● WHAT YOU ARE ASKED TO DO: Give the listing again, word for word.

● SUPPLIED INFORMATION:
+===+

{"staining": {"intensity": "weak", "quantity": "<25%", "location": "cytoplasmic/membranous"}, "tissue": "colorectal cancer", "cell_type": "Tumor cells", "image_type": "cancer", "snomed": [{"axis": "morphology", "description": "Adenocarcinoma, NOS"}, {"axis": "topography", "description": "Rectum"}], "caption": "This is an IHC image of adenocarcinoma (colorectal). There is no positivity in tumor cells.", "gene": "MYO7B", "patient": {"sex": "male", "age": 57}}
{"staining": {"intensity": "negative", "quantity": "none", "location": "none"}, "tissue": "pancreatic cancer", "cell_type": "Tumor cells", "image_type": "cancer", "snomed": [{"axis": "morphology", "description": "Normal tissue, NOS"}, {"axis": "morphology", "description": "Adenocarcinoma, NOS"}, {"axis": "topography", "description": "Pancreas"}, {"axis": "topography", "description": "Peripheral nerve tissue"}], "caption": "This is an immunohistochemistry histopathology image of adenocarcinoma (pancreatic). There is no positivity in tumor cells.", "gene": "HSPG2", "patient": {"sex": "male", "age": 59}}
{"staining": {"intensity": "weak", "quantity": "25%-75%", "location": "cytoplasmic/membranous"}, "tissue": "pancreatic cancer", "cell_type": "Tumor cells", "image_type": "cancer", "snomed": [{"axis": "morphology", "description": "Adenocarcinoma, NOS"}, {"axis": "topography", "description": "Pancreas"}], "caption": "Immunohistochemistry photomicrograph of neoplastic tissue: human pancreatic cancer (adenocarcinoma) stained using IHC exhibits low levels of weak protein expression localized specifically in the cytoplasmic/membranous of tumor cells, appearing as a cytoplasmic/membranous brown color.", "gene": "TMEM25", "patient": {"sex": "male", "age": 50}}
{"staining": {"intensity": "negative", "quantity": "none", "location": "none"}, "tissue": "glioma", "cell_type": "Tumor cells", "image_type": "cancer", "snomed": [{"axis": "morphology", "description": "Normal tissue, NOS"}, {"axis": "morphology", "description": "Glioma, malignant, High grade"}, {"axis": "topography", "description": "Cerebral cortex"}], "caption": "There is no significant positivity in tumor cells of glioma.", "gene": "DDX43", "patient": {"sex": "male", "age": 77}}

+===+

● RESULT BELOW:
{"staining": {"intensity": "weak", "quantity": "<25%", "location": "cytoplasmic/membranous"}, "tissue": "colorectal cancer", "cell_type": "Tumor cells", "image_type": "cancer", "snomed": [{"axis": "morphology", "description": "Adenocarcinoma, NOS"}, {"axis": "topography", "description": "Rectum"}], "caption": "This is an IHC image of adenocarcinoma (colorectal). There is no positivity in tumor cells.", "gene": "MYO7B", "patient": {"sex": "male", "age": 57}}
{"staining": {"intensity": "negative", "quantity": "none", "location": "none"}, "tissue": "pancreatic cancer", "cell_type": "Tumor cells", "image_type": "cancer", "snomed": [{"axis": "morphology", "description": "Normal tissue, NOS"}, {"axis": "morphology", "description": "Adenocarcinoma, NOS"}, {"axis": "topography", "description": "Pancreas"}, {"axis": "topography", "description": "Peripheral nerve tissue"}], "caption": "This is an immunohistochemistry histopathology image of adenocarcinoma (pancreatic). There is no positivity in tumor cells.", "gene": "HSPG2", "patient": {"sex": "male", "age": 59}}
{"staining": {"intensity": "weak", "quantity": "25%-75%", "location": "cytoplasmic/membranous"}, "tissue": "pancreatic cancer", "cell_type": "Tumor cells", "image_type": "cancer", "snomed": [{"axis": "morphology", "description": "Adenocarcinoma, NOS"}, {"axis": "topography", "description": "Pancreas"}], "caption": "Immunohistochemistry photomicrograph of neoplastic tissue: human pancreatic cancer (adenocarcinoma) stained using IHC exhibits low levels of weak protein expression localized specifically in the cytoplasmic/membranous of tumor cells, appearing as a cytoplasmic/membranous brown color.", "gene": "TMEM25", "patient": {"sex": "male", "age": 50}}
{"staining": {"intensity": "negative", "quantity": "none", "location": "none"}, "tissue": "glioma", "cell_type": "Tumor cells", "image_type": "cancer", "snomed": [{"axis": "morphology", "description": "Normal tissue, NOS"}, {"axis": "morphology", "description": "Glioma, malignant, High grade"}, {"axis": "topography", "description": "Cerebral cortex"}], "caption": "There is no significant positivity in tumor cells of glioma.", "gene": "DDX43", "patient": {"sex": "male", "age": 77}}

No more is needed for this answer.